**Data provided:**
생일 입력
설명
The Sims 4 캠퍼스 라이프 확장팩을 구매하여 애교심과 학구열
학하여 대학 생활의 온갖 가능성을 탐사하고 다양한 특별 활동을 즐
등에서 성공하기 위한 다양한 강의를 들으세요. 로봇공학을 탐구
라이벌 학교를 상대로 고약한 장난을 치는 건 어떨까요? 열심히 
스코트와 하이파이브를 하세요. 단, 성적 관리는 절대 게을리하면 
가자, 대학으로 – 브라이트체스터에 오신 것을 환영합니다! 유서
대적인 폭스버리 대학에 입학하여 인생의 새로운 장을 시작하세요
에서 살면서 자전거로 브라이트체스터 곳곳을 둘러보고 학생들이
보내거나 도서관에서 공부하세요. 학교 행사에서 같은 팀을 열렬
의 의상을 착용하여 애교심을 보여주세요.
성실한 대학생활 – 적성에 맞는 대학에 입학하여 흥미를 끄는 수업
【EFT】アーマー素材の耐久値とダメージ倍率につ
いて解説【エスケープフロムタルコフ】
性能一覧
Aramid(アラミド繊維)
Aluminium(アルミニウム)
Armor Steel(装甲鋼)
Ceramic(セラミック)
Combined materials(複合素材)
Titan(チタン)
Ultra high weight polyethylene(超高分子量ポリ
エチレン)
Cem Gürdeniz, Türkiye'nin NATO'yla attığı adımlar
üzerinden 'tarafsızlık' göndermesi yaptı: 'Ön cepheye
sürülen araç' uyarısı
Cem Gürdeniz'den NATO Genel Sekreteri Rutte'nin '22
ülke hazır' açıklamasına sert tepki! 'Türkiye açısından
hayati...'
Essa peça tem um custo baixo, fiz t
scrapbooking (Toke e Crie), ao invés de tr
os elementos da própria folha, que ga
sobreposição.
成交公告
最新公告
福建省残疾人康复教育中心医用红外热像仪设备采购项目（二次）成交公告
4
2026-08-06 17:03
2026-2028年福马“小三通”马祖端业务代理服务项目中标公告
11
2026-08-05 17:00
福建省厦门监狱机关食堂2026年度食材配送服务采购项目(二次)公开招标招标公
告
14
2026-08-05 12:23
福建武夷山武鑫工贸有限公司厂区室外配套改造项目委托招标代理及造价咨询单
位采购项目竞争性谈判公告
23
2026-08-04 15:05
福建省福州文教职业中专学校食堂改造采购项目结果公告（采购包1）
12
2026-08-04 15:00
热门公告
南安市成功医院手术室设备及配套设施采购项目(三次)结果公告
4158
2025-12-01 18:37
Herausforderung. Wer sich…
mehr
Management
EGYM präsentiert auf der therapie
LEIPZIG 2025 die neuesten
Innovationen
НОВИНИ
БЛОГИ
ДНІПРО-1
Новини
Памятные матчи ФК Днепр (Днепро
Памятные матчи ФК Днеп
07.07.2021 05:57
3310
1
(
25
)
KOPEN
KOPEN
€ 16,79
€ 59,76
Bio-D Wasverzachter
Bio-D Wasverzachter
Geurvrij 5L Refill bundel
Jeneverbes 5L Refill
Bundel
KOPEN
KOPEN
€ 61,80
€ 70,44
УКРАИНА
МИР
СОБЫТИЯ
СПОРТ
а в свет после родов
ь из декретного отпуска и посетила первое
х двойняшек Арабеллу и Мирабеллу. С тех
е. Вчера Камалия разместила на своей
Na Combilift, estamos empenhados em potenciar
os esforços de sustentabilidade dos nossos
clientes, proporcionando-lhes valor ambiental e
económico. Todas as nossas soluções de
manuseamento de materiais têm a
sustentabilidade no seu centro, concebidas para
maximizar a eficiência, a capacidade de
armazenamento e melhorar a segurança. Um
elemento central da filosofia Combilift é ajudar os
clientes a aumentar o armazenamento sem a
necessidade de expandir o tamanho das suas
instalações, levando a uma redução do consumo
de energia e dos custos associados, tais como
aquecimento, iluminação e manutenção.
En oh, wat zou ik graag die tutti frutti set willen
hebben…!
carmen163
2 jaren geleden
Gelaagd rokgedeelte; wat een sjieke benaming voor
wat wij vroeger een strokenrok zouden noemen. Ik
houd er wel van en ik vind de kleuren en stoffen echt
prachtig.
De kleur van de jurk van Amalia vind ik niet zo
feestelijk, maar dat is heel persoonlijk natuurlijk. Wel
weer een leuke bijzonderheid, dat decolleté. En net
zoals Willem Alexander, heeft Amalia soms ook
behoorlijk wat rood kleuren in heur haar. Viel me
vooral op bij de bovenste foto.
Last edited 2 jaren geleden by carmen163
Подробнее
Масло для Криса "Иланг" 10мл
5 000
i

**What is expected:** Go through the records and copy each line with "成交公告" in it.

**The completed task:**
成交公告
福建省残疾人康复教育中心医用红外热像仪设备采购项目（二次）成交公告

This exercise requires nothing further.